Origin: Are Rainbow Trout native to Idaho? Yes and no. There is one line of Rainbows, called a Redband Trout, that evidence indicates has lived in Idaho for thousands of years. Clearly, these fish and their descendants are native and predate the arrival of European settlers. However, since settlers first arrived in Idaho there have been thousands of non-native Rainbow trout introduced into our lakes and streams for fishing, and these newcomers have interbred with the Redbands. Because of this, the Rainbows we find on the Middle Fork probably have some ancestors that evolved in Idaho streams for thousands of years and others that arrived much more recently.
How to ID: The appearance of Rainbows varies greatly depending on habitat. They may be silvery in lakes and reservoirs and range from olive to greenish-blue in streams. Their sides may show a red or pink streak, and there’s often a white tip on the pelvic (belly) and anal fin. You’ll also often see irregular spots on their back, sides, head, dorsal fin, and tail. The spots are generally more evenly distributed from the head than cutthroat trout. Even on the Middle Fork, Rainbows often exhibit very different coloration depending on size, age, and where the fish spends its time, ranging from very silver or chrome-colored to very dark deep red. These color variations occur naturally from genetics, gender, time of year, and food source.

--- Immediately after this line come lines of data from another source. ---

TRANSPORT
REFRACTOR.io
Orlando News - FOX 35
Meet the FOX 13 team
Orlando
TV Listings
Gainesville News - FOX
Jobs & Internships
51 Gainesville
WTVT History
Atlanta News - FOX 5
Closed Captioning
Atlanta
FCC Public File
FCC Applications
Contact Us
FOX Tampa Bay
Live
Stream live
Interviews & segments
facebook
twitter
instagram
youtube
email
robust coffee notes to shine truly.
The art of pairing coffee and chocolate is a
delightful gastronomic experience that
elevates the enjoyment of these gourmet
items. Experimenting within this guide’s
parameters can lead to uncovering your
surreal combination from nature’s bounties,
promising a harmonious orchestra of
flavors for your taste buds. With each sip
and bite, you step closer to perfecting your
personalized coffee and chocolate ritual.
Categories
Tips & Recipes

How to differentiate Rainbows and Cutthroats: Rainbows usually lack the distinctive orange slash on the lower jaw that you will find on a Cutthroat. Rainbows usually have a broad, reddish stripe that extends along their lateral line from their gills to their tail, hence the name for the local strain “Redbands.” Cutties generally lack this red stripe. Lastly, spots tend to be more evenly distributed throughout the body of a Rainbow. This pattern allows for differentiation from the Cutthroats, where spots tend to cluster more around the tail.
Feeding Habits: In streams, Rainbows primarily feed on drifting organisms. They may ingest aquatic vegetation but are probably targeting attached invertebrates. Their diet changes seasonally, but insects remain the dominant food source throughout life. Bigger rainbows also find calories eating smaller baitfish.
Fishing: Middle Fork Rainbows, while not quite as voracious surface feeders as our Cutthroats, are often caught on dry flies throughout the summer season. Many of the patterns and approaches that are effective for Cutthroat work well for Rainbows. Additionally, because bigger ‘bows often consume more of their diet under the surface, anglers can find greater success with nymphs, soft hackles, and streamers. The larger Rainbows lower down on the Middle Fork often have a beautiful dark red color and are a joy to catch.